ABSTRACT Polynorbornenes, prepared by the ‘living’ and ‘controlled’ ring-opening metathesis polymerization (ROMP) method, have emerged as a stimuli-sensitive new class of polymer carriers. Herein, we reported a novel amphiphilic diblock polynorbornene, PNCHO-b-PNTEG, containing active benzaldehyde units, which exhibited good conjugating capacity to amino-containing molecules (e.g., doxorubicin (DOX)) via the pH-sensitive Schiff base linkage.
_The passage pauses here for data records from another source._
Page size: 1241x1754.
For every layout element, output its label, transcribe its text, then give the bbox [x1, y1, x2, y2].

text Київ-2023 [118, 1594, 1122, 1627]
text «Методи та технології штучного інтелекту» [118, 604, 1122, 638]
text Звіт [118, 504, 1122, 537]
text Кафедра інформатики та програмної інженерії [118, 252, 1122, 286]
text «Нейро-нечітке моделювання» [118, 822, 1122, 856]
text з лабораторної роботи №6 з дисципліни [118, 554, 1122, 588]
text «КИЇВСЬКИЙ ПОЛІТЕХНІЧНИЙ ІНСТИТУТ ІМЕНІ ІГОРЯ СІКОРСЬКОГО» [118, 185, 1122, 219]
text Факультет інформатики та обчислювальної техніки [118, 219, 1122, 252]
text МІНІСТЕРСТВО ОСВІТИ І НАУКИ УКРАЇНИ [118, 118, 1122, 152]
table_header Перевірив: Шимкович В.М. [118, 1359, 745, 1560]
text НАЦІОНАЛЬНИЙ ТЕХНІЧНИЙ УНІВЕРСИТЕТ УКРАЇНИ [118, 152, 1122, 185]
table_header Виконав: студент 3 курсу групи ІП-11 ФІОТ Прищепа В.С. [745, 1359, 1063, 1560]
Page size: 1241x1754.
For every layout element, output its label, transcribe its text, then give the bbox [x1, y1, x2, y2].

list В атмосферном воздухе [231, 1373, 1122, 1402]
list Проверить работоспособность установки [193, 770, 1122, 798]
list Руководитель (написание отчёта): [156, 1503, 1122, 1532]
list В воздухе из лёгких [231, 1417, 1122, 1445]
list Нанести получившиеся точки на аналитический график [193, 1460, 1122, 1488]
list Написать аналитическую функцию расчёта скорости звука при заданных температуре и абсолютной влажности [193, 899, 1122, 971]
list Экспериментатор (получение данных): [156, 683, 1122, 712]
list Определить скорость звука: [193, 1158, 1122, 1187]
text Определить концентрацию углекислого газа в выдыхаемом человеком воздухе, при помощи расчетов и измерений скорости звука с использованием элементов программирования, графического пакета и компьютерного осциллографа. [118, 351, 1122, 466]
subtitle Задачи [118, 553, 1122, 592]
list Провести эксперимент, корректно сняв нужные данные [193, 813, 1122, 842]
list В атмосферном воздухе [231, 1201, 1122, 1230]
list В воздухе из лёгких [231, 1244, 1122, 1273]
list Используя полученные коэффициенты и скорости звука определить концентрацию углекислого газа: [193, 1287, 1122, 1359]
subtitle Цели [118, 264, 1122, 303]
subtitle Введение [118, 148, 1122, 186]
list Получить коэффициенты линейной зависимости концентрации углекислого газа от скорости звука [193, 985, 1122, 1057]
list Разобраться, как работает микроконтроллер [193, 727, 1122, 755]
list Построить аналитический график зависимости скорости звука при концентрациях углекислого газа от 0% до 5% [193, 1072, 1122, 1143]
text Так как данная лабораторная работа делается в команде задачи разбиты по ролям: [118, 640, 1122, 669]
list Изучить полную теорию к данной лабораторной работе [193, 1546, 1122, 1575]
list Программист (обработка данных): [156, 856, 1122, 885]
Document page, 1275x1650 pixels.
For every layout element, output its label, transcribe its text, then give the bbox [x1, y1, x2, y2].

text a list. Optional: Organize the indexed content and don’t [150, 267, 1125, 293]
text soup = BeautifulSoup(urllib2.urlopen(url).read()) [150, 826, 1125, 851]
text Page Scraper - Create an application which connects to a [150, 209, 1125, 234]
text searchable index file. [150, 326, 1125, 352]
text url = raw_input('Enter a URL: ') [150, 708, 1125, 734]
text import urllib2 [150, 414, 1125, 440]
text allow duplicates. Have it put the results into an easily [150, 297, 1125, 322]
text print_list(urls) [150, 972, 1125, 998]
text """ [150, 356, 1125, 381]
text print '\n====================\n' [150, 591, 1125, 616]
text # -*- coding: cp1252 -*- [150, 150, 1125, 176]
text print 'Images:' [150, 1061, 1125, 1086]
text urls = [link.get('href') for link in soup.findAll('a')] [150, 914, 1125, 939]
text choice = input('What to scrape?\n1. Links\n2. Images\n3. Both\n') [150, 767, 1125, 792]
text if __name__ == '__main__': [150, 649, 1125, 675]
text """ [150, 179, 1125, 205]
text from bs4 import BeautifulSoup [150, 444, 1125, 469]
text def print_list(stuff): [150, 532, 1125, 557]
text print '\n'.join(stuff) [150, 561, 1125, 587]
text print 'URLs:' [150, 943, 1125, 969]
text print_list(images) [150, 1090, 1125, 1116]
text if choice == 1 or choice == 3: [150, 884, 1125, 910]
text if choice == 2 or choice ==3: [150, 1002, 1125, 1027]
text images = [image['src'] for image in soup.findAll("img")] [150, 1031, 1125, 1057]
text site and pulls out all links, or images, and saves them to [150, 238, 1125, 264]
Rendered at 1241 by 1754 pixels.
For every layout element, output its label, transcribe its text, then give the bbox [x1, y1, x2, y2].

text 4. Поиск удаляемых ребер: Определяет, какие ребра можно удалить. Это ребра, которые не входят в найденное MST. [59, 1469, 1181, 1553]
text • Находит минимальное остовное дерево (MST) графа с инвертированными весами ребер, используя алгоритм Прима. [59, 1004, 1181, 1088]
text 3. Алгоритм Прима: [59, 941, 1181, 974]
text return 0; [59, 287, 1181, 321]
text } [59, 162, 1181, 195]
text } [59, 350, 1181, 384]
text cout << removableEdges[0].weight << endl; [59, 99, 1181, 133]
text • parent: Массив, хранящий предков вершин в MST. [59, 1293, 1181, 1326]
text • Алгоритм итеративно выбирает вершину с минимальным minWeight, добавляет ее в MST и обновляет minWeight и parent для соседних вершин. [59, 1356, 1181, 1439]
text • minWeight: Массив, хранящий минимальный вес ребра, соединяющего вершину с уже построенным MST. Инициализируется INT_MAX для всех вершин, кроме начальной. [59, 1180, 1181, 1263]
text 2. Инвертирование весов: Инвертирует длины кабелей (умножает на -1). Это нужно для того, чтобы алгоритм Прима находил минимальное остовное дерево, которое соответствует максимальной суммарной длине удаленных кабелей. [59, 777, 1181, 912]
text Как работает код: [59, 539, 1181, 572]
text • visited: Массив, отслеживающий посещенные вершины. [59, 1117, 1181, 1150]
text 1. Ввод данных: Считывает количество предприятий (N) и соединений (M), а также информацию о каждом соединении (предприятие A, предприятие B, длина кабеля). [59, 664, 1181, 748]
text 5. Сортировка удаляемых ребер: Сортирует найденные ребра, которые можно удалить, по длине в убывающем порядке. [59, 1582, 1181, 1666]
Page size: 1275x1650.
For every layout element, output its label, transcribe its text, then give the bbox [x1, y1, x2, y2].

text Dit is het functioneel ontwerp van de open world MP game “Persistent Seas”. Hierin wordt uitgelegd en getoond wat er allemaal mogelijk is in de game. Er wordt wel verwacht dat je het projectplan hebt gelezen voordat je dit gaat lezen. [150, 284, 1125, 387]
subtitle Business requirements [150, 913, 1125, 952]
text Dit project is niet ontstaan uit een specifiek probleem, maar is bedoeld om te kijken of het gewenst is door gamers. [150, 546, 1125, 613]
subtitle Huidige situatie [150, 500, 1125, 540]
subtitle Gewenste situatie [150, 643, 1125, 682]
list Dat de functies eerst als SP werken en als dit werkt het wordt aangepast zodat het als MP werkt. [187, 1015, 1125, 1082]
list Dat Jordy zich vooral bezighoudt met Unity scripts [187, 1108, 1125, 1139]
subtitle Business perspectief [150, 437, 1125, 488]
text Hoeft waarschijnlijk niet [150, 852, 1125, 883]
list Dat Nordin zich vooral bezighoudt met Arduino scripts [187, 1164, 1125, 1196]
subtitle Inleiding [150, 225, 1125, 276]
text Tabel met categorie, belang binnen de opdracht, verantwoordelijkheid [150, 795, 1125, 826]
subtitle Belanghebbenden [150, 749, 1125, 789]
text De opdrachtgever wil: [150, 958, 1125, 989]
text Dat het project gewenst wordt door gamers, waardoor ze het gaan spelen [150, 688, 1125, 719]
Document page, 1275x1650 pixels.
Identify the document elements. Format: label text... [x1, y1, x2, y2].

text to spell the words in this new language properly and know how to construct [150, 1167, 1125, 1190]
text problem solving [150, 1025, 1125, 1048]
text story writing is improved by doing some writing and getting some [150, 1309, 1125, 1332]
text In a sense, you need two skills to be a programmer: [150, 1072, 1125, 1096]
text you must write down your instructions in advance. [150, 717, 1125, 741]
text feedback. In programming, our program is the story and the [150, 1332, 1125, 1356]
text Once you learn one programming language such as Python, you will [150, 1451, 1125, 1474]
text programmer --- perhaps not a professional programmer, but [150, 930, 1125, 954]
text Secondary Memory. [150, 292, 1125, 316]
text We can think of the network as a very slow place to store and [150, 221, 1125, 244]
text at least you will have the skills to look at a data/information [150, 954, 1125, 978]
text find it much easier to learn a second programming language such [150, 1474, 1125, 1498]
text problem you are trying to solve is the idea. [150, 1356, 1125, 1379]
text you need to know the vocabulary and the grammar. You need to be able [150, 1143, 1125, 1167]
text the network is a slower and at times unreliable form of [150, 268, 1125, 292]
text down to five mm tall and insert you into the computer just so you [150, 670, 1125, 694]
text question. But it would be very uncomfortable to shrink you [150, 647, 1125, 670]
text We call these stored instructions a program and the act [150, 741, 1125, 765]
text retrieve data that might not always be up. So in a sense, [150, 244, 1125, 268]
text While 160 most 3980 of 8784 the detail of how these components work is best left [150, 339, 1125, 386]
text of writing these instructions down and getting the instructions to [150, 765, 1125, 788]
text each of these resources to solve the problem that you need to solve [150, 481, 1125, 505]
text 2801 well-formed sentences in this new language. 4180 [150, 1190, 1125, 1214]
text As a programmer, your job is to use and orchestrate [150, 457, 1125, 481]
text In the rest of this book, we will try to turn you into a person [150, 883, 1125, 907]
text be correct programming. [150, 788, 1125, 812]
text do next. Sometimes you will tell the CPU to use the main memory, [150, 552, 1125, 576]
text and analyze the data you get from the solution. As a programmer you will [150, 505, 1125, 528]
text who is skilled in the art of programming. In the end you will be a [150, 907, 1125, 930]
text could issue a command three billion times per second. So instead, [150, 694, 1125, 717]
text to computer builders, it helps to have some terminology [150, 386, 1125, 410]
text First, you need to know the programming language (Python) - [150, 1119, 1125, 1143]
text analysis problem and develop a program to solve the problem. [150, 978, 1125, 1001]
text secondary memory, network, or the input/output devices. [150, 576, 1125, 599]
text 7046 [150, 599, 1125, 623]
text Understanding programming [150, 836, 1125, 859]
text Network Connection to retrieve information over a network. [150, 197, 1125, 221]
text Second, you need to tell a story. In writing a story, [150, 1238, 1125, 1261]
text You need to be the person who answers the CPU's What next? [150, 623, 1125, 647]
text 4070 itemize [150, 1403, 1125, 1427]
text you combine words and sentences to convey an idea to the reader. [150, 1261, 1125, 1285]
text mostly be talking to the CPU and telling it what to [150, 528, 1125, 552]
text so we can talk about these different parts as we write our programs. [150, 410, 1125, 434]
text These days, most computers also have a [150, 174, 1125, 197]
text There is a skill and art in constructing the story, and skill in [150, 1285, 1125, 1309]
The copolymer and its conjugate with DOX, DOX-PNCHO-b-PNTEG, were adequately analyzed by various techniques including 1H NMR, 13C NMR, gel permeation chromatography, etc. Especially, the formed conjugate of DOX-PNCHO-b-PNTEG could self-assemble into near-spherical micelles with the diameter of 81 ± 10 nm, and exhibit acid-triggered DOX release behavior, and the release rate could be adjusted by changing the environmental pH value. The excellent biological safety of PNCHO-b-PNTEG was further demonstrated by the results from both in vitro toxicity evaluation to murine fibroblast cells (L-929 cells) and in vivo evaluation of acute developmental toxicity and cell death in zebrafish embryos. Hence, the present polynorbornene-based PNCHO-b-PNTEG possesses great potential application as a biocompatible polymeric carrier and could be employed to fabricate various pH-sensitive conjugates.

中文翻译：

---

一种新型两亲性聚降冰片烯的合成、偶联能力和生物相容性评价

摘要 聚降冰片烯是通过“活性”和“受控”开环复分解聚合 (ROMP) 方法制备的，已成为一类对刺激敏感的新型聚合物载体。在此，我们报道了一种新型两亲双嵌段聚降冰片烯 PNCHO-b-PNTEG，它含有活性苯甲醛单元，通过 pH 敏感的席夫碱键与含氨基分子（例如阿霉素 (DOX)）表现出良好的共轭能力。通过 1H NMR、13C NMR、凝胶渗透色谱等多种技术对共聚物及其与 DOX 的偶联物 DOX-PNCHO-b-PNTEG 进行了充分分析。特别是，形成的 DOX-PNCHO-b-PNTEG 偶联物可以自-组装成直径为 81 ± 10 nm 的近球形胶束，并表现出酸触发的 DOX 释放行为，并且可以通过改变环境pH值来调节释放速率。PNCHO-b-PNTEG 出色的生物安全性通过对小鼠成纤维细胞（L-929 细胞）的体外毒性评估和斑马鱼胚胎急性发育毒性和细胞死亡的体内评估结果进一步证明。因此，本发明的基于聚降冰片烯的 PNCHO-b-PNTEG 作为生物相容性聚合物载体具有巨大的应用潜力，可用于制备各种 pH 敏感的偶联物。